→ **Excerpt provided**:
=-=-=

# Marriage counseling



## Thound

Does marriage counseling actually work? Success stories and failures please?


----------



## LoriC

I have been going since September and honestly I don't think the therapist was responsible for saving my marriage. The books I read helped so much you would not believe. We still go to see her twice a month anyway because I feel that it helps. Not sure if I could articulate why I believe this is so.


----------



## LoriC

I should add that not only I read the books. My husband has also at least read most of the books he's not a big reader.


----------



## Thound

LoriC said:


> I have been going since September and honestly I don't think the therapist was responsible for saving my marriage. The books I read helped so much you would not believe. We still go to see her twice a month anyway because I feel that it helps. Not sure if I could articulate why I believe this is so.


Does your husband read the books as well? Is he fully participating in the counseling?


----------



## LoriC

Yes, saving our marriage was much important to him than it was me. He did not do as much reading as I did. The Five Love Languages was especially helpful to us both. And the ILYBNILWY book was very insightful. It helped me to see what went wrong years ago. We will be married 22 years next month.


----------



## heartsbeating

Success or failure ......I'm guessing you consider if the marriage stays intact that means it's a success? That's not how I'd view counseling or the outcome of a relationship.

=-=-=

→ **Given information**:
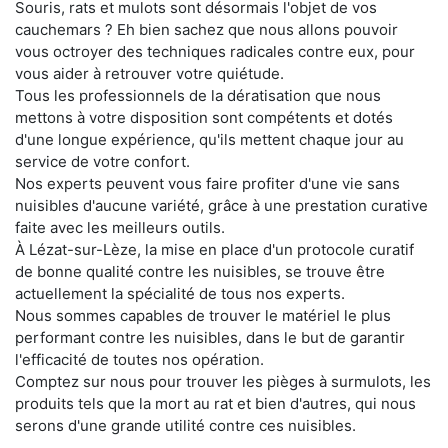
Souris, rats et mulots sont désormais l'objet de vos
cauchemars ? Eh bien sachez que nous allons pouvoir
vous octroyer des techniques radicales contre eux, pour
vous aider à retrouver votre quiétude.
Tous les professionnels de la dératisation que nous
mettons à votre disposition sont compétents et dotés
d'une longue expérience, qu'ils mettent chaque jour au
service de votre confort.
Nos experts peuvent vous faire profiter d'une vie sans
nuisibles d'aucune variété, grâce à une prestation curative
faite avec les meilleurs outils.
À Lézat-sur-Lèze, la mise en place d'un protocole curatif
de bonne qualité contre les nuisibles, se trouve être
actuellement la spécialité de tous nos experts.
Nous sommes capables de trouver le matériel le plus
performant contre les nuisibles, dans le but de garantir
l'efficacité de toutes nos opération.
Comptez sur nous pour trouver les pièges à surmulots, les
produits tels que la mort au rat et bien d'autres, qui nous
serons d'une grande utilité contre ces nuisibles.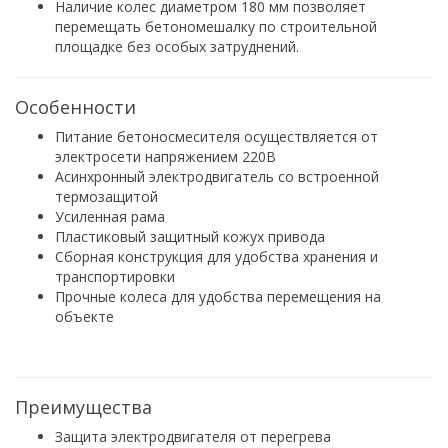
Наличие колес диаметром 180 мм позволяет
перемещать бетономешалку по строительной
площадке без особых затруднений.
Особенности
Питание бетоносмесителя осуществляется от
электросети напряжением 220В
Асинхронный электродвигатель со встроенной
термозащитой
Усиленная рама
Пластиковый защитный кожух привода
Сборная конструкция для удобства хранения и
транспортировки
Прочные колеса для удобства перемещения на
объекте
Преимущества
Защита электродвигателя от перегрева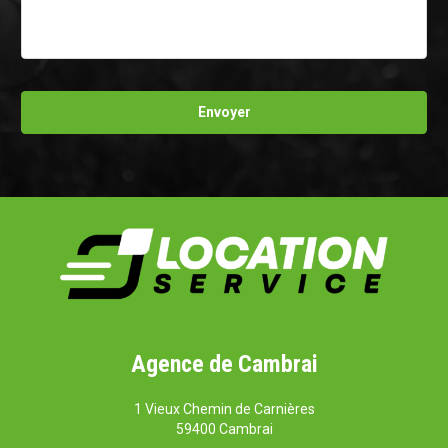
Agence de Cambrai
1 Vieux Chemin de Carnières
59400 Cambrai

=-=-=

→ **Task instructions**:
1 – Translate this sentence from the marriage counseling thread into Spanish: "We will be married 22 years next month."
2 – Pick up the marriage counseling thread where it stops and write what comes next.

→ **Responses to the exercise**:
1 – Cumpliremos 22 años de casados el mes que viene.

2 –
My husband and I saw a therapist for a few sessions when we were in the thick of it. We didn't go with the intention of trying to stay together or necessarily to part either. It was about understanding and learning and being open to the outcome. I'll say it did help me to slow my thinking. We both learned a lot about ourselves and with time, further understanding of each other. We are still married and continuing to grow with one another. I'm doubtful we would have reached that point without the help of a therapist... but it comes down to us, as individuals to change our actions and behaviors, as well as working together. Even if our outcome for the relationship was different, I still would have learned from it. For me/us it was useful.


----------



## Thound

Thanks for the replies thus far


----------



## HarryDoyle

LoriC said:


> I have been going since September and honestly I don't think the therapist was responsible for saving my marriage. The books I read helped so much you would not believe. We still go to see her twice a month anyway because I feel that it helps. Not sure if I could articulate why I believe this is so.


I agree. Everyone is different, but the attitude you have going in can make a huge difference. We both went into it wanting to save our marriage and not try and blame each other. We've been married 33 years and we didn't have the time to try dredge up 3 decades of wrongs and faults (and there are a lot!!). I too have read a lot and that has helped immensely as has my religious faith. We ran out of issues to talk about and now only see him once in awhile and at church. We needed to go, but that's not what saved my marriage.


----------



## Mavash.

MC saved not only our marriage but me. What started out as MC quickly turned to IC for me. That was in year 7 and it was either that or divorce as I was ready to walk.

We're at year 21 now and we are happy.


----------



## Caribbean Man

MC worked on our marriage too.
At year three there was resentment and misunderstandings on either side.
We had couples sessions and single sessions.
In all fairness, the marriage councillor was a professional therapist and a very good friend of mine. 
She helped me sort out some of my personal issues, and see things from my wife's perspective.
We are nearing 18 years.
So it worked, and is still working.


----------



## Thound

Awesome replies. Thanks


----------



## Chris989

Our mc after my ex wife's affair slowly destroyed what little we had and finally left me as low as I have ever been.

I could not recommend it as the risk of finding a misandrist is greater than the chance of success.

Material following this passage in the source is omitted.